Friday’s results mean the U.S. drops from three women to two for the 2019 Worlds because the top two finishes didn’t add up to 13 or fewer (sixth and seventh, for example). The last time the U.S. had fewer than the maximum three spots at an Olympics or worlds was 2013.
This is the first time since 2010 that the U.S. didn’t put a woman in the top five at the annual worlds.
That said, Tennell capped her rise the last two seasons — from ninth at the 2017 U.S. Championships and seventh at the 2017 World Championships to ninth in her Olympic debut and sixth in her senior world debut. And that U.S. title from January.
“I feel really good about that performance,” Tennell said, according to U.S. Figure Skating. “I went out there and I just wanted to enjoy myself and skate a clean program and I feel like I did that.”
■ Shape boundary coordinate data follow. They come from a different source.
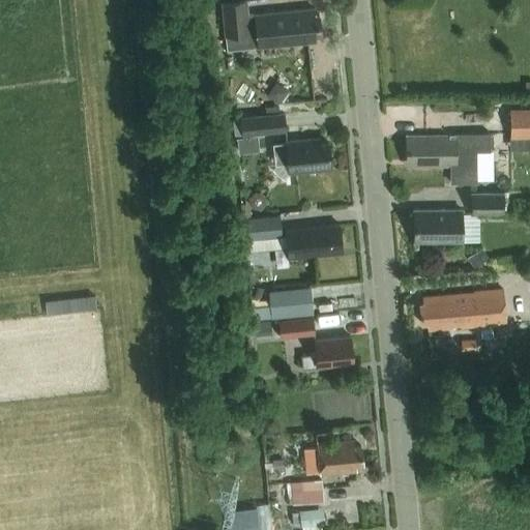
[(226,35),(253,33),(249,0),(246,0),(223,2),(226,35)]
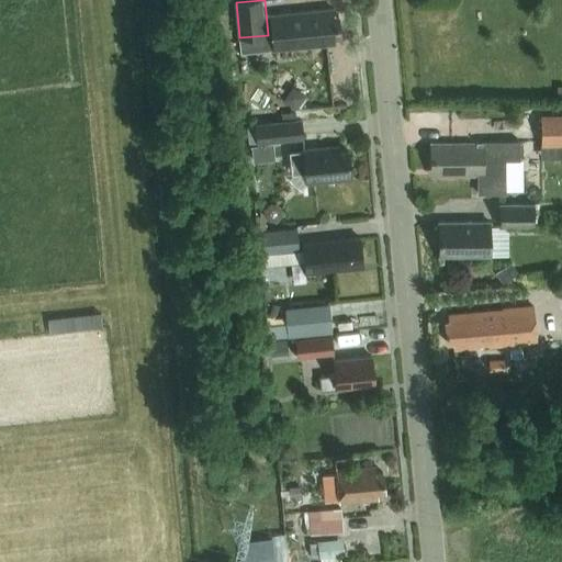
[(333,37),(339,36),(337,17),(332,17),(332,11),(272,17),(276,49),(333,44),(333,37)]
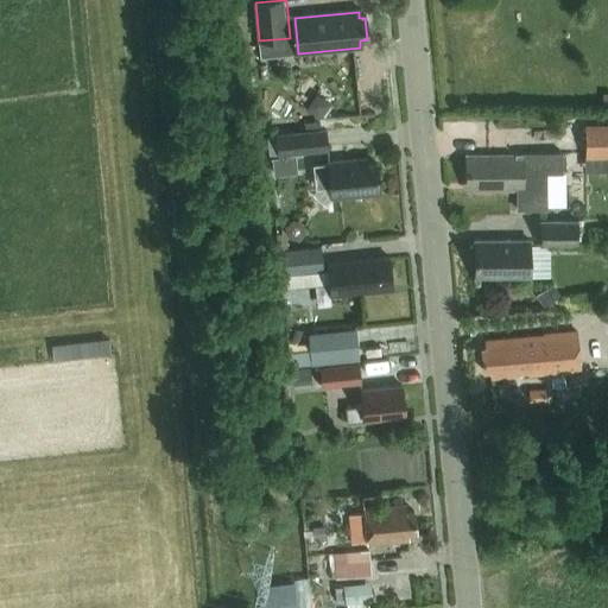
[(316,93),(305,108),(320,118),(330,102),(316,93)]
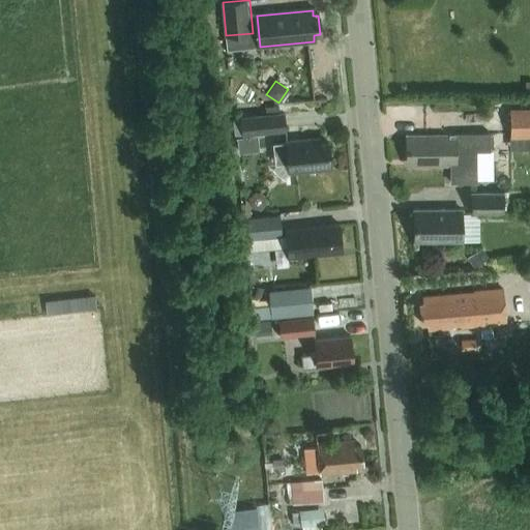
[(284,112),(280,113),(278,105),(266,106),(267,114),(234,117),(235,134),(256,131),(285,128),(286,128),(284,112)]
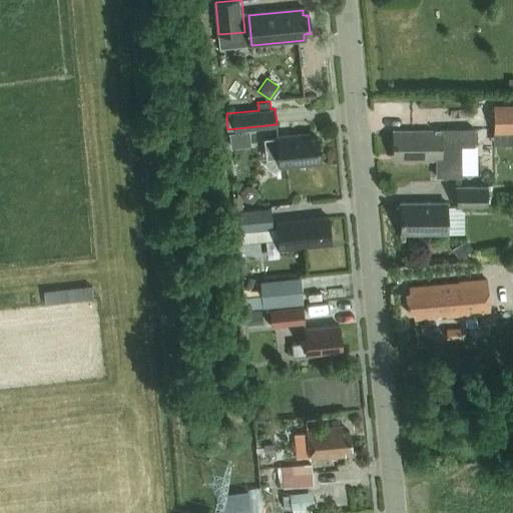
[(512,102),(494,103),(494,131),(512,130),(512,102)]
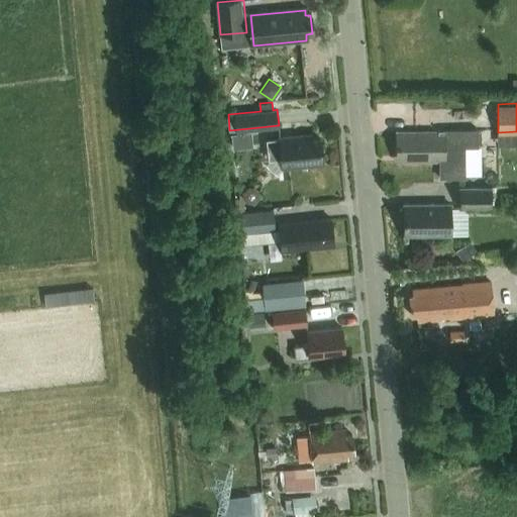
[(395,136),(395,154),(397,154),(402,154),(402,156),(404,156),(404,161),(439,161),(439,177),(467,177),(467,146),(478,146),(478,130),(400,131),(400,136),(395,136)]
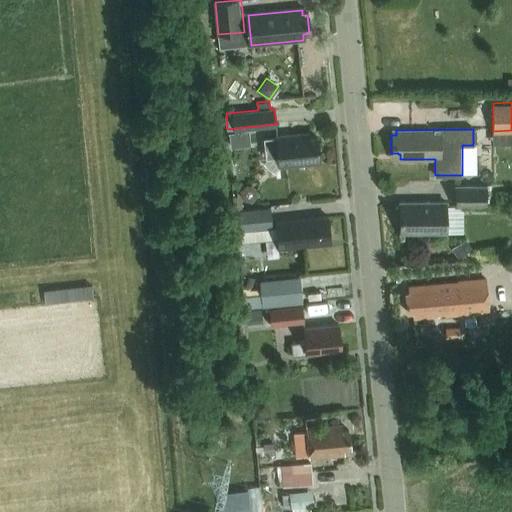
[(242,146),(241,131),(229,133),(230,147),(242,146)]
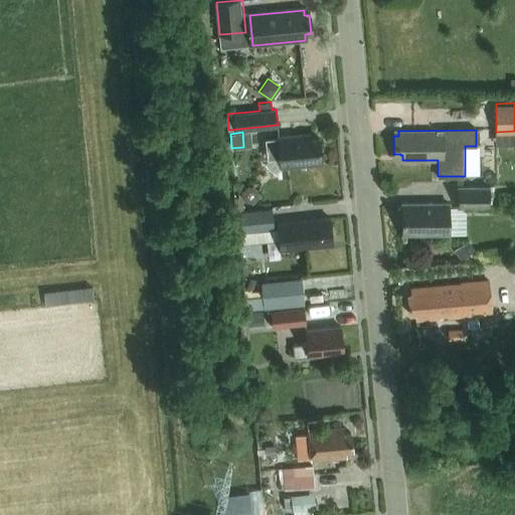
[(281,167),(321,163),(319,137),(304,139),(304,135),(277,137),(277,138),(265,139),(267,161),(280,159),(281,167)]
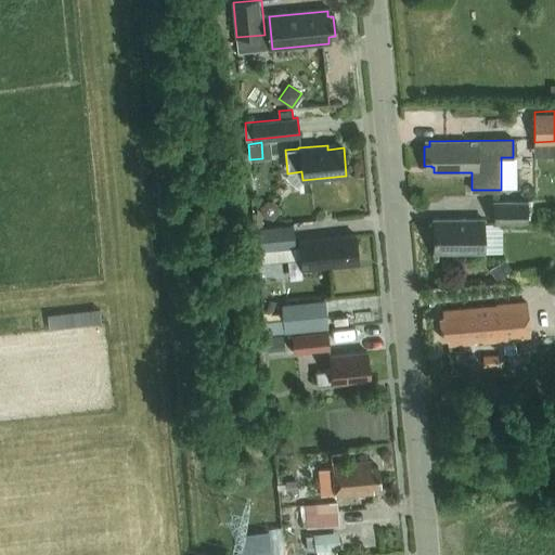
[(494,222),(529,222),(528,201),(494,202),(494,222)]
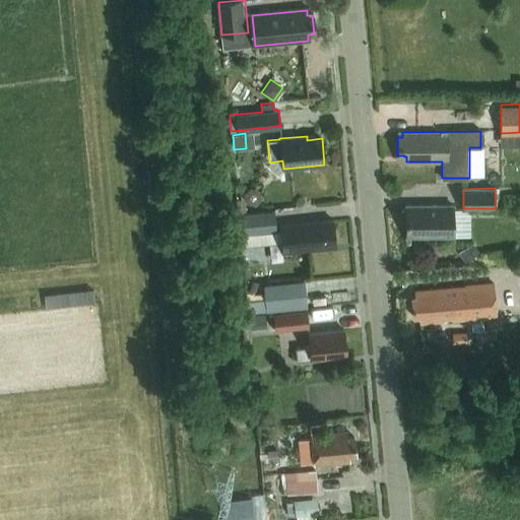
[(236,212),(245,211),(244,199),(235,200),(236,212)]
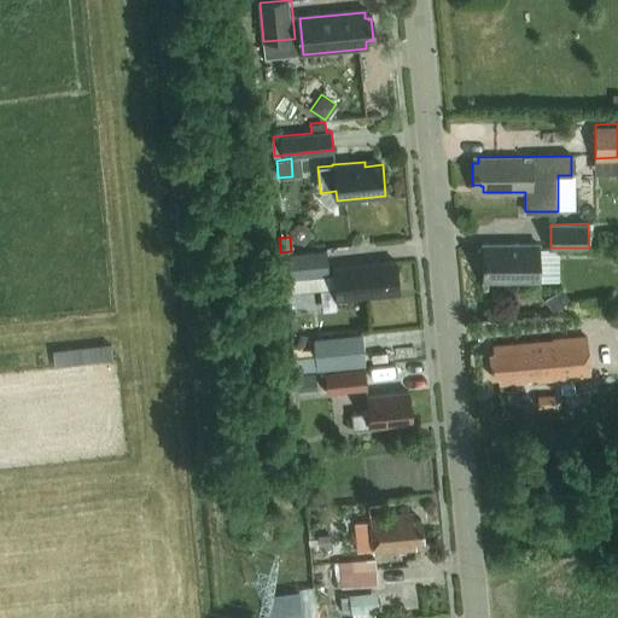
[(538,249),(538,243),(483,244),(483,280),(559,279),(558,249),(538,249)]
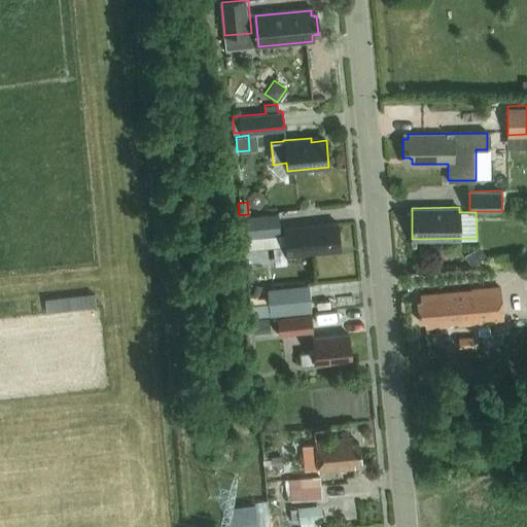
[(245,237),(281,233),(279,212),(243,216),(245,237)]
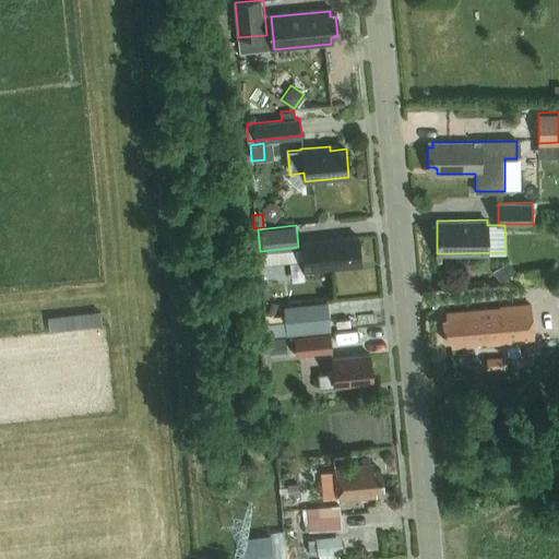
[(304,271),(360,265),(357,237),(300,242),(301,247),(302,260),(304,271)]
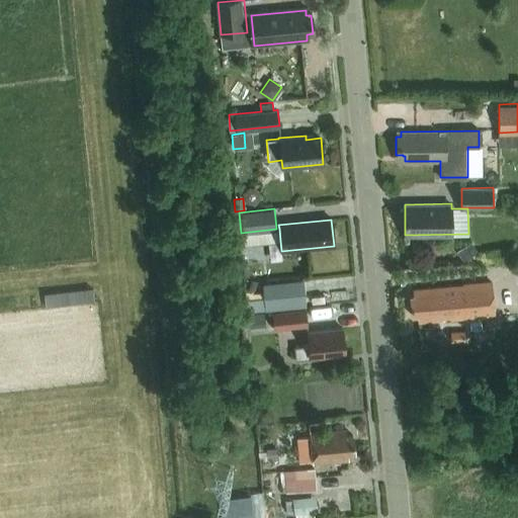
[(251,278),(246,290),(254,293),(258,281),(251,278)]
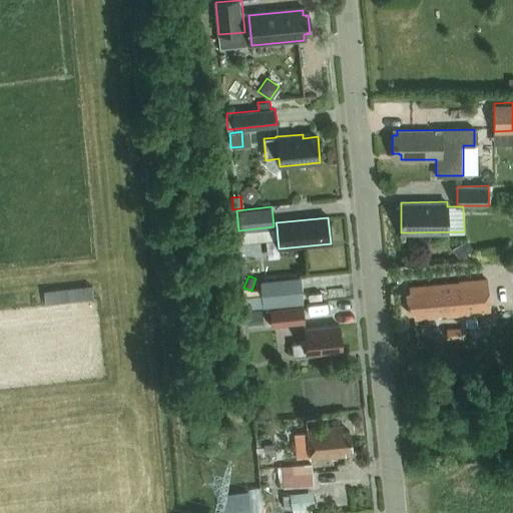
[(263,307),(302,303),(300,277),(260,281),(263,307)]
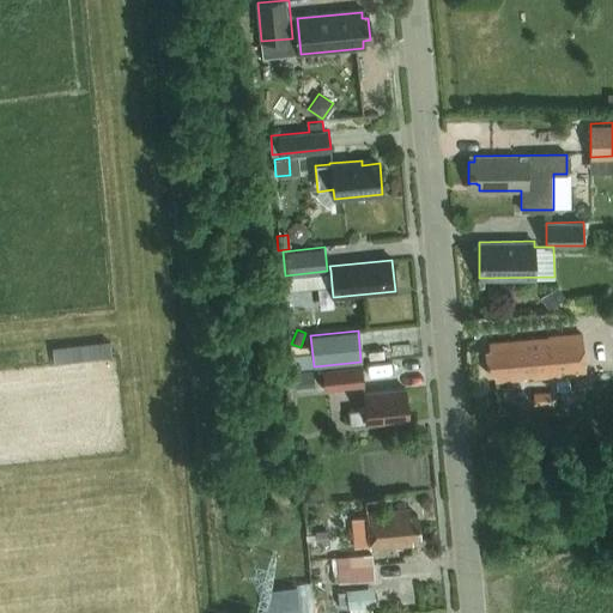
[(496,383),(583,376),(581,337),(490,344),(491,352),(486,353),(487,375),(495,374),(496,383)]
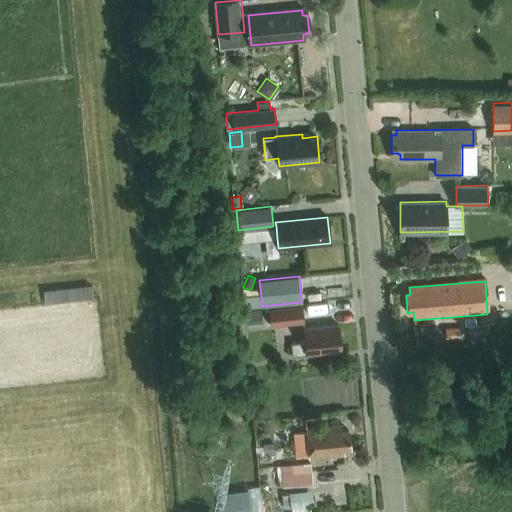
[(272,326),(303,323),(302,307),(271,310),(272,326)]
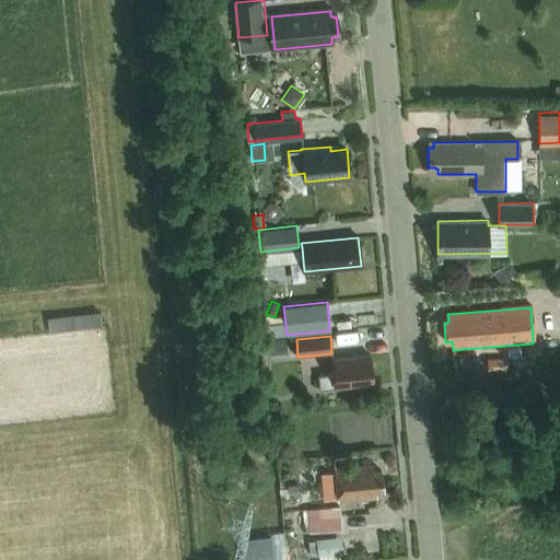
[(319,389),(373,384),(370,356),(333,360),(334,374),(318,376),(319,389)]
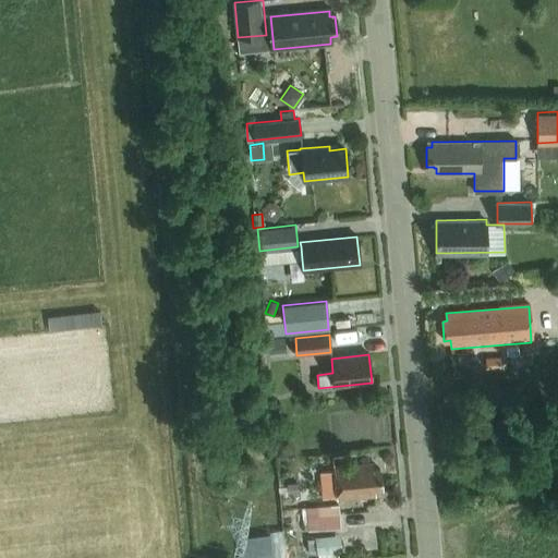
[(486,366),(498,366),(498,358),(485,358),(486,366)]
None of the U.S. women fell, but judges docked them for under rotations (Nagasu had three; Tennell two) and negative grades of execution.
“I think we could all say that [the season] was a very difficult but rewarding journey, and I’m glad to have finished it the way that I did,” said Nagasu, a 24-year-old who said before worlds she hasn’t decided if she will continue competing.
Worlds lacked the 2016 and 2017 champion, Russian Yevgenia Medvedeva, who withdrew before the event with an ankle injury that plagued her this season before she took silver in PyeongChang.
Earlier Friday, French Gabriella Papadakis and Guillaume Cizeron broke the world record short dance score, one month after Papadakis’ wardrobe malfunction in the Olympic short dance. A full recap is here.
Worlds conclude Saturday with the free dance and men’s free skate.